== Material for the task ==
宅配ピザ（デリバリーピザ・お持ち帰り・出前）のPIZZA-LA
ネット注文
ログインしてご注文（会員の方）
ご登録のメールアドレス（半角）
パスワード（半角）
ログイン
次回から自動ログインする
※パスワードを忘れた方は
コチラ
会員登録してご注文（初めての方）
...
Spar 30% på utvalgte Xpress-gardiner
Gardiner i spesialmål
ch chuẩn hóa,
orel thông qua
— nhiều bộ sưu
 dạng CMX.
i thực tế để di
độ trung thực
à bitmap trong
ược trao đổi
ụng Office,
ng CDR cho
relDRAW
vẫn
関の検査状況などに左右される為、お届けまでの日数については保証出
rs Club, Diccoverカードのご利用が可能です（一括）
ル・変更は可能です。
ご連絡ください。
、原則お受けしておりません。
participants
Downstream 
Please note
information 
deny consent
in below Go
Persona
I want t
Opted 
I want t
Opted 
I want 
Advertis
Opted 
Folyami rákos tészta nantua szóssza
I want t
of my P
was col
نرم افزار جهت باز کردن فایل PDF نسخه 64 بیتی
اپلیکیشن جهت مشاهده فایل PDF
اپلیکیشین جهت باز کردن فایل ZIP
--
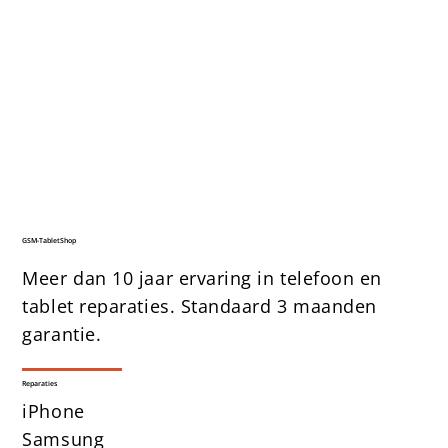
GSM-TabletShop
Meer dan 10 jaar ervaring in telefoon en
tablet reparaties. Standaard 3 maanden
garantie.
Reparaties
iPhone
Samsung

== Aim of the exercise ==
Retype exactly the lines above, from the one with "Gardiner i spesialmål" through the one with "اپلیکیشین جهت باز کردن فایل ZIP", inclusive.

== Written reply ==
Gardiner i spesialmål
ch chuẩn hóa,
orel thông qua
— nhiều bộ sưu
 dạng CMX.
i thực tế để di
độ trung thực
à bitmap trong
ược trao đổi
ụng Office,
ng CDR cho
relDRAW
vẫn
関の検査状況などに左右される為、お届けまでの日数については保証出
rs Club, Diccoverカードのご利用が可能です（一括）
ル・変更は可能です。
ご連絡ください。
、原則お受けしておりません。
participants
Downstream 
Please note
information 
deny consent
in below Go
Persona
I want t
Opted 
I want t
Opted 
I want 
Advertis
Opted 
Folyami rákos tészta nantua szóssza
I want t
of my P
was col
نرم افزار جهت باز کردن فایل PDF نسخه 64 بیتی
اپلیکیشن جهت مشاهده فایل PDF
اپلیکیشین جهت باز کردن فایل ZIP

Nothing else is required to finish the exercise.